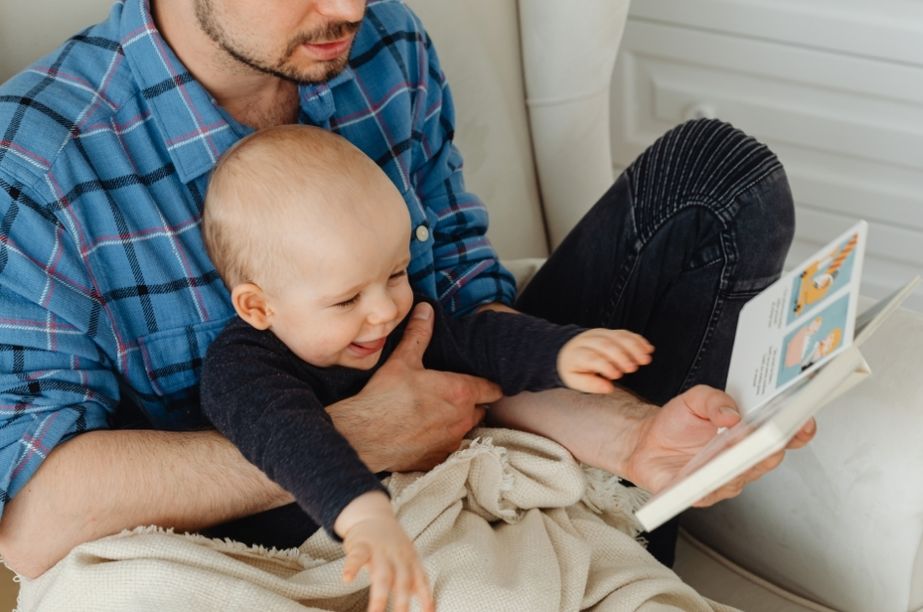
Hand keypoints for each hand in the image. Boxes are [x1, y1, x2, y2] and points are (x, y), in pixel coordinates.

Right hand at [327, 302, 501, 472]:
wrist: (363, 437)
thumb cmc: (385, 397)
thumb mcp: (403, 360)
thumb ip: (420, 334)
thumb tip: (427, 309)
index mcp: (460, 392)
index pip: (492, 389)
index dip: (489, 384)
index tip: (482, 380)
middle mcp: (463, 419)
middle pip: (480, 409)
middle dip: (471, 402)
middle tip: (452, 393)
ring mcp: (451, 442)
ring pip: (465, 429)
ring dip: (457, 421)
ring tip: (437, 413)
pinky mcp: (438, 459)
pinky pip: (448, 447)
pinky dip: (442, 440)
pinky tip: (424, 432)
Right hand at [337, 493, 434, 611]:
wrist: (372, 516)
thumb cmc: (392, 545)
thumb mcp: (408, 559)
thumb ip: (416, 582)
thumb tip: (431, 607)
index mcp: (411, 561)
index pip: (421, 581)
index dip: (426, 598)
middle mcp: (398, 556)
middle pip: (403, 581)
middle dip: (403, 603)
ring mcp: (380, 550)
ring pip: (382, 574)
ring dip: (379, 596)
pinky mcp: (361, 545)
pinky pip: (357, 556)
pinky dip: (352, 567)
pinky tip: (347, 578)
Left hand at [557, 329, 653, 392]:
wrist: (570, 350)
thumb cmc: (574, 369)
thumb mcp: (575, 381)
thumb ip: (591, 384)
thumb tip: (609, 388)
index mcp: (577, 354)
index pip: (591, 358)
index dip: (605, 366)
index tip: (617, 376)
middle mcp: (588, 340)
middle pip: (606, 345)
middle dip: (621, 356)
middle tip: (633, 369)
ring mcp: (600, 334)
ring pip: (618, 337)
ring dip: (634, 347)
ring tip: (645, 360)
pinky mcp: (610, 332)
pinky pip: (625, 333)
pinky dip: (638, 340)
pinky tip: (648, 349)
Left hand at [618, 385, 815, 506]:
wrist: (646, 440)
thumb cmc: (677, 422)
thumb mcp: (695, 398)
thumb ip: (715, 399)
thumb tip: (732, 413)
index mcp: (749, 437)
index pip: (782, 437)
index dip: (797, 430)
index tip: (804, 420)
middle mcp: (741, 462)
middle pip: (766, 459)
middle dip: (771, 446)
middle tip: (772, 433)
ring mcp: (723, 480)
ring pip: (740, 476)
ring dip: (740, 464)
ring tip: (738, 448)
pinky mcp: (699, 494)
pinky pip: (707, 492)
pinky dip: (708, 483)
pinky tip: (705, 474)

^^^^^^^^^^^^^^^^

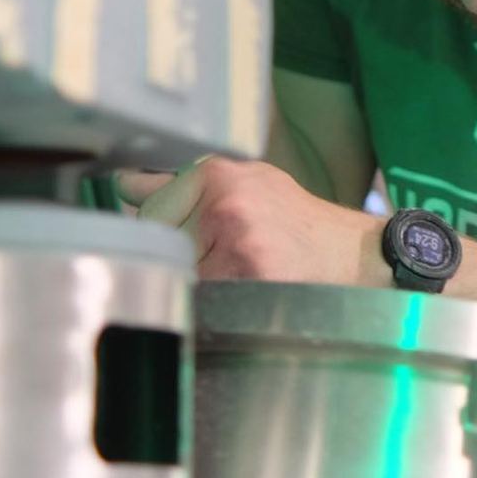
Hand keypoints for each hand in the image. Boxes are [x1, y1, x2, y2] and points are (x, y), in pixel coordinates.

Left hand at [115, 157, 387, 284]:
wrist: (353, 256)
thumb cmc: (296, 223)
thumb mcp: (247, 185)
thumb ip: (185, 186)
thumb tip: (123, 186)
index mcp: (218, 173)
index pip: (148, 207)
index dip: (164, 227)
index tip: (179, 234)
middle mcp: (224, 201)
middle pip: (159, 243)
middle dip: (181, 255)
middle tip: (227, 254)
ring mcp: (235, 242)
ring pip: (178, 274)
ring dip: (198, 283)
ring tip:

^^^^^^^^^^^^^^^^

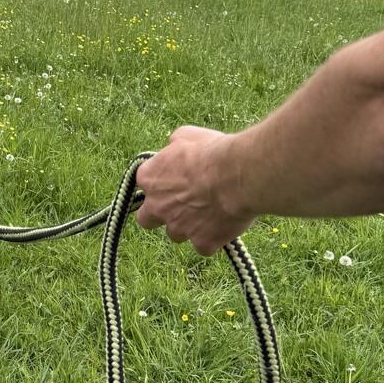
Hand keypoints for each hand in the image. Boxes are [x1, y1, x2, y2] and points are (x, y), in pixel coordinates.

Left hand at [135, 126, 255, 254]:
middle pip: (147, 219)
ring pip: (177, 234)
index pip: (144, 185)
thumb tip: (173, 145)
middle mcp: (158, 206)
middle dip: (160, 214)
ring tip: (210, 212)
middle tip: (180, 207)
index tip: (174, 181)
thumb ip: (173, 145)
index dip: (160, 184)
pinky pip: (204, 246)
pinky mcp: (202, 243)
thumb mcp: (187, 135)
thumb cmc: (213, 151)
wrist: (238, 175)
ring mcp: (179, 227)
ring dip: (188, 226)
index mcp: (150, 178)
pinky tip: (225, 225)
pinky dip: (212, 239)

^^^^^^^^^^^^^^^^

- _BRIEF_
Reproduce the lines above, beginning at the line with "index pip: (144, 185)" and stopping after the line with "pinky dip: (212, 239)", exactly as they are.

- _YOUR RESPONSE_
index pip: (144, 185)
thumb tip: (173, 145)
middle mcp: (158, 206)
middle dip: (160, 214)
ring tip: (210, 212)
middle tip: (180, 207)
index tip: (174, 181)
thumb ip: (173, 145)
index dip: (160, 184)
pinky pip: (204, 246)
pinky mcp: (202, 243)
thumb mcp: (187, 135)
thumb cmc: (213, 151)
wrist: (238, 175)
ring mcp: (179, 227)
ring dip: (188, 226)
index mcp: (150, 178)
pinky tip: (225, 225)
pinky dip: (212, 239)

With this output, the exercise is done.